Reversible vs irreversible¶
PIIGhost distinguishes two categories of placeholder factories:
| Reversible | Irreversible | |
|---|---|---|
| Base class | ReversiblePlaceholderFactory |
PlaceholderFactory directly |
reversible |
True |
False |
check_reversible() |
No-op | Raises IrreversibleAnonymizationError |
| Unique tags | Each entity gets a distinct tag | All entities share the same tag |
| Deanonymization | Supported | Raises IrreversibleAnonymizationError |
| Information leakage | Reveals entity count and co-references | Zero leakage |
| Use with Pipeline | Yes | No |
| Use with Middleware | Yes | No |
| Implementations | CounterPlaceholderFactory, HashPlaceholderFactory |
RedactPlaceholderFactory |
When to use each:
- Reversible (default) — when you need bidirectional anonymization, e.g. in LLM agent conversations where tool calls must be deanonymized before execution.
- Irreversible — when you only need to strip PII from text and never recover it, e.g. logging, analytics, data export, compliance redaction.
Exceptions¶
IrreversibleAnonymizationError¶
Raised when attempting to deanonymize a result produced by a non-reversible factory.

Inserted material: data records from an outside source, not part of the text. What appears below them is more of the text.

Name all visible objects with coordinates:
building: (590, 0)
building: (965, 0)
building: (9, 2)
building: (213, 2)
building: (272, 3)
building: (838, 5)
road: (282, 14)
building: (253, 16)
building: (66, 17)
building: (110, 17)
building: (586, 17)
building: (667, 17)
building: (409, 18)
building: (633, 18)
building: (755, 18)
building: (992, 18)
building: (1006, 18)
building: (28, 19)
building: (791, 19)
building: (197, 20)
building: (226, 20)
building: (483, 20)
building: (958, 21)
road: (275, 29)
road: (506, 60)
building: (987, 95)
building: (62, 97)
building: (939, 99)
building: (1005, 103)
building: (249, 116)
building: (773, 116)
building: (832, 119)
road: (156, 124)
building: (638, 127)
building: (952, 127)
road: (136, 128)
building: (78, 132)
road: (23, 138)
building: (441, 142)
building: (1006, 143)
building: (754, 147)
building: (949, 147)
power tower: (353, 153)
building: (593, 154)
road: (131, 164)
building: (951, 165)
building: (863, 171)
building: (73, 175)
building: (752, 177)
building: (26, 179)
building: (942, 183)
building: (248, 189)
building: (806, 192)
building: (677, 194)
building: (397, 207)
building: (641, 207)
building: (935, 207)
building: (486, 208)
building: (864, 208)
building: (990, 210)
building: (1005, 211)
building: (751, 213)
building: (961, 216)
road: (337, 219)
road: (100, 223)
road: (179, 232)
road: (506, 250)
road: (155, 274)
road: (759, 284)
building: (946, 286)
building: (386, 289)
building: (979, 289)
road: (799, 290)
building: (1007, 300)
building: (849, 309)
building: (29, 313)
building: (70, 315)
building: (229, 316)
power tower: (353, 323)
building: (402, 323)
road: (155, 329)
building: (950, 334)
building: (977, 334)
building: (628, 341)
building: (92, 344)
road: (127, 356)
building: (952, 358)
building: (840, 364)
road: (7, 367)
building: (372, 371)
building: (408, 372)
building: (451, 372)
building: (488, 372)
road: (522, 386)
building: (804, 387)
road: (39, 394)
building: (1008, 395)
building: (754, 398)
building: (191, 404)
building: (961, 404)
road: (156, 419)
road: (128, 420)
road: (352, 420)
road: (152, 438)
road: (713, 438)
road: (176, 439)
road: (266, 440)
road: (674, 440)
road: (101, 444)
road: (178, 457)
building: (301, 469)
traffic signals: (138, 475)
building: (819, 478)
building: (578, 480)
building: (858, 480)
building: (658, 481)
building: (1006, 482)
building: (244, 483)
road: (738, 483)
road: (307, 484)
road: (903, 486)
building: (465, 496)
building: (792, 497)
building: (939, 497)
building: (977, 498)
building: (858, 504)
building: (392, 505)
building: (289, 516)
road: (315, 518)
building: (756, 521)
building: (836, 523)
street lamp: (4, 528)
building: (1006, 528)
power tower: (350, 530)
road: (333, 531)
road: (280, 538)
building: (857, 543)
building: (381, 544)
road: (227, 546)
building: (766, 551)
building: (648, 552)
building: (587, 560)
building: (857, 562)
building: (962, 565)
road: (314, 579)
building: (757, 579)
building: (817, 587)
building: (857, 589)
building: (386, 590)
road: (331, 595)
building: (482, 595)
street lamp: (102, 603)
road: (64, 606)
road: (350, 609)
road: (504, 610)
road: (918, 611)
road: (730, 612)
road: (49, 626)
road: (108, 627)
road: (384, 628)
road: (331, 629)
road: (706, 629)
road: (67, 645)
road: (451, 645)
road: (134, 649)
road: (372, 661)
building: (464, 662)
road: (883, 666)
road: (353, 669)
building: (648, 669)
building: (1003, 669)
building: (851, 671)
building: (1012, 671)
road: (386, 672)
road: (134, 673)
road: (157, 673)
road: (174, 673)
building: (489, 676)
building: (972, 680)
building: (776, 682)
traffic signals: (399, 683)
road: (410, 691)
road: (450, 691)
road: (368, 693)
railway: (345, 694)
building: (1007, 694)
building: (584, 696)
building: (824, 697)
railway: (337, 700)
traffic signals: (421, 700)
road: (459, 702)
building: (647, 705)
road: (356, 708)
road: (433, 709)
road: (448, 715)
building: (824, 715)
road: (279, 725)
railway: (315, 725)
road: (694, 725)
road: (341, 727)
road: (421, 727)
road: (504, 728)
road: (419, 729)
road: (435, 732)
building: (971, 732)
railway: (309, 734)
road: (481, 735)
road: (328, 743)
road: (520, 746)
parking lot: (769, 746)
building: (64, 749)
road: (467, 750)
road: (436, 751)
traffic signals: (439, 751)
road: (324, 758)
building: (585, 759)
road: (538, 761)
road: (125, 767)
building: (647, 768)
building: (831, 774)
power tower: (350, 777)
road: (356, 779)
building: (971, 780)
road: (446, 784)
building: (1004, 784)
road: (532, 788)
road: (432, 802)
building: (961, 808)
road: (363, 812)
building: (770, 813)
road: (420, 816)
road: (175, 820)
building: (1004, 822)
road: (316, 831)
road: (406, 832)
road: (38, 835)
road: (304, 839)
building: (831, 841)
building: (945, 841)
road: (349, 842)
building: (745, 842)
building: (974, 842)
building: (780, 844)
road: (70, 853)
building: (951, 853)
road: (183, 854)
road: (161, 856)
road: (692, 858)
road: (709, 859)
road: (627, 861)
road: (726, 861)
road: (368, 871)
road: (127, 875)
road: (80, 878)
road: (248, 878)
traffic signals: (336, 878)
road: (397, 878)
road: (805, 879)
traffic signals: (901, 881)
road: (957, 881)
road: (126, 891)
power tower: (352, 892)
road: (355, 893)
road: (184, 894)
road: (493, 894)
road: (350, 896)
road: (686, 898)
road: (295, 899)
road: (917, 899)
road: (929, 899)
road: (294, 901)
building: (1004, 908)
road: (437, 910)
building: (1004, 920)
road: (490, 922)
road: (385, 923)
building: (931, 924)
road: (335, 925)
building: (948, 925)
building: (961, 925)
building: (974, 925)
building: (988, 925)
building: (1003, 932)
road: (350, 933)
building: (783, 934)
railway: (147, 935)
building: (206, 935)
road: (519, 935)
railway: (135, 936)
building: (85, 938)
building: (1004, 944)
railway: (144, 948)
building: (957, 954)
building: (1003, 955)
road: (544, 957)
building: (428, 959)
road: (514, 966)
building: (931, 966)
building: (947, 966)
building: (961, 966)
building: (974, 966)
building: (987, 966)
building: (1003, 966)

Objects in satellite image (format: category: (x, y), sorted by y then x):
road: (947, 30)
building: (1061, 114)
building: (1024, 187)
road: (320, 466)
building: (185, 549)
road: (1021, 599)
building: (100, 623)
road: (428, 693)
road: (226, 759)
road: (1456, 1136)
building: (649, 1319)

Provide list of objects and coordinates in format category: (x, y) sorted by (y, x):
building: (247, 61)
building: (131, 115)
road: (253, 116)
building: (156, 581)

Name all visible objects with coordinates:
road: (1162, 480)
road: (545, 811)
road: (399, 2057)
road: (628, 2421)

from piighost.anonymizer import IrreversibleAnonymizationError
anonymizer = Anonymizer(
detector=detector,
placeholder_factory=RedactPlaceholderFactory(),
)
result = anonymizer.anonymize("Patrick lives in Paris.")
try:
anonymizer.deanonymize(result)
except IrreversibleAnonymizationError as e:
print(e)
# RedactPlaceholderFactory is not reversible. Deanonymization requires
# a ReversiblePlaceholderFactory (e.g. CounterPlaceholderFactory or HashPlaceholderFactory).
Data models¶
Entity¶
Named entity detected by the NER model.
@dataclass(frozen=True)
class Entity:
text: str # Surface form: "Patrick"
label: str # Type: "PERSON"
start: int # Inclusive start index
end: int # Exclusive end index
score: float # Confidence score (0.0–1.0)
Placeholder¶
Link between an original fragment and its replacement tag.
@dataclass(frozen=True)
class Placeholder:
original: str # "Patrick"
label: str # "PERSON"
replacement: str # "<<PERSON_1>>"
AnonymizationResult¶
Full output of an anonymization pass.
@dataclass(frozen=True)
class AnonymizationResult:
original_text: str # Source text
anonymized_text: str # Text with placeholders
placeholders: tuple[Placeholder, ...] # All created placeholders
reverse_spans: tuple # Reverse spans for deanonymization
Immutability
All models are frozen dataclasses (frozen=True) — they are thread-safe and hashable.